• **Goal of the exercise**: In the data below, begin at the line with "thịt ngọt lịm" and stop after the line with "Hij zegt dat"; output those lines exactly and no pictures.
Records for the exercise Block Start
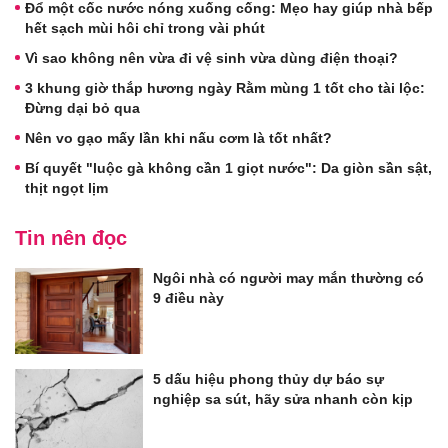
Đổ một cốc nước nóng xuống cống: Mẹo hay giúp nhà bếp
hết sạch mùi hôi chỉ trong vài phút
Vì sao không nên vừa đi vệ sinh vừa dùng điện thoại?
3 khung giờ thắp hương ngày Rằm mùng 1 tốt cho tài lộc:
Đừng dại bỏ qua
Nên vo gạo mấy lần khi nấu cơm là tốt nhất?
Bí quyết "luộc gà không cần 1 giọt nước": Da giòn sần sật,
thịt ngọt lịm
Tin nên đọc
Ngôi nhà có người may mắn thường có
9 điều này
5 dấu hiệu phong thủy dự báo sự
nghiệp sa sút, hãy sửa nhanh còn kịp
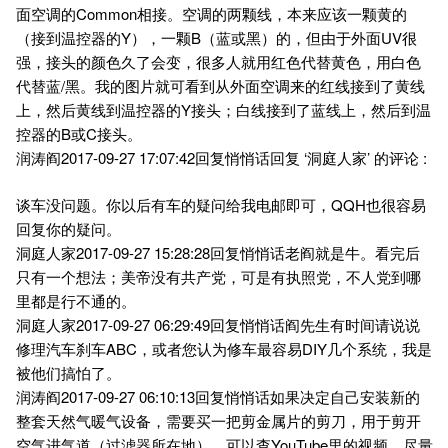
面空调的Common相接。空调的两颗线，本来应该一颗黄的
（接到温控器的Y），一颗B（蓝或黑）的，但由于外面UV很
强，接头的颜色久了会变，很多人就用红色代替黄色，用白色
代替蓝/黑。我的图片就可看到从外面空调来的红线接到了黄线
上，然后黄线到温控器的Y接头；白线接到了蓝线上，然后到温
控器的B或C接头。
润涛阎2017-09-27 17:07:42回复悄悄话回复 ‘洞庭人家’ 的评论 :
谈车没问题。你以后有车的疑问给我电邮即可，QQH也很容易
回复你的疑问。
洞庭人家2017-09-27 15:28:28回复悄悄话老阎就是牛。看完后
只有一个想法；美帝没有共产党，可是有执照党，不人党到哪
里都是行不通的。
洞庭人家2017-09-27 06:29:49回复悄悄话阎先生有时间请说说
修理汽车刹车ABC，或者您认为修车最容易DIY几个系统，我是
被他们搞怕了。
润涛阎2017-09-27 06:10:13回复悄悄话如果决定自己安装新的
整套天然气暖气设备，需要买一把剪金属片的剪刀，用于剪开
空气进气道（过滤器所在地）。可以查YouTube里的视频，尽量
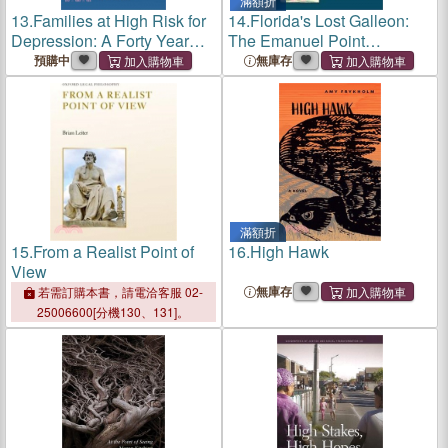
滿額折
13.
Families at High Risk for
14.
Florida's Lost Galleon:
Depression: A Forty Year
The Emanuel Point
Study
Shipwreck
預購中
無庫存
滿額折
15.
From a Realist Point of
16.
High Hawk
View
無庫存
若需訂購本書，請電洽客服 02-
25006600[分機130、131]。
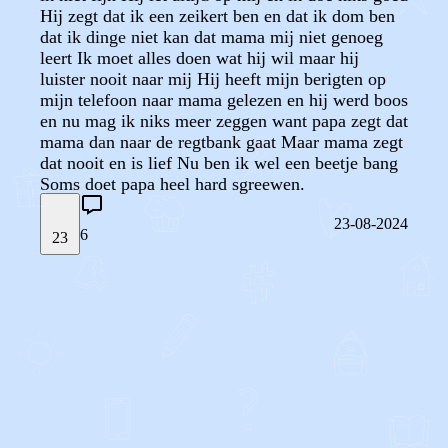
Hij zegt dat ik een zeikert ben en dat ik dom ben
dat ik dinge niet kan dat mama mij niet genoeg
leert Ik moet alles doen wat hij wil maar hij
luister nooit naar mij Hij heeft mijn berigten op
mijn telefoon naar mama gelezen en hij werd boos
en nu mag ik niks meer zeggen want papa zegt dat
mama dan naar de regtbank gaat Maar mama zegt
dat nooit en is lief Nu ben ik wel een beetje bang
Soms doet papa heel hard sgreewen.
23-08-2024
6
23
STEL JE EIGEN VRAAG
OF
REAGEER OP DIT BERICHT
REACTIES (
6
)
Records for the exercise Block End
• **Written response**:
thịt ngọt lịm
Tin nên đọc
Ngôi nhà có người may mắn thường có
9 điều này
5 dấu hiệu phong thủy dự báo sự
nghiệp sa sút, hãy sửa nhanh còn kịp
面空调的Common相接。空调的两颗线，本来应该一颗黄的
（接到温控器的Y），一颗B（蓝或黑）的，但由于外面UV很
强，接头的颜色久了会变，很多人就用红色代替黄色，用白色
代替蓝/黑。我的图片就可看到从外面空调来的红线接到了黄线
上，然后黄线到温控器的Y接头；白线接到了蓝线上，然后到温
控器的B或C接头。
润涛阎2017-09-27 17:07:42回复悄悄话回复 ‘洞庭人家’ 的评论 :
谈车没问题。你以后有车的疑问给我电邮即可，QQH也很容易
回复你的疑问。
洞庭人家2017-09-27 15:28:28回复悄悄话老阎就是牛。看完后
只有一个想法；美帝没有共产党，可是有执照党，不人党到哪
里都是行不通的。
洞庭人家2017-09-27 06:29:49回复悄悄话阎先生有时间请说说
修理汽车刹车ABC，或者您认为修车最容易DIY几个系统，我是
被他们搞怕了。
润涛阎2017-09-27 06:10:13回复悄悄话如果决定自己安装新的
整套天然气暖气设备，需要买一把剪金属片的剪刀，用于剪开
空气进气道（过滤器所在地）。可以查YouTube里的视频，尽量
滿額折
13.
Families at High Risk for
14.
Florida's Lost Galleon:
Depression: A Forty Year
The Emanuel Point
Study
Shipwreck
預購中
無庫存
滿額折
15.
From a Realist Point of
16.
High Hawk
View
無庫存
若需訂購本書，請電洽客服 02-
25006600[分機130、131]。
Hij zegt dat ik een zeikert ben en dat ik dom ben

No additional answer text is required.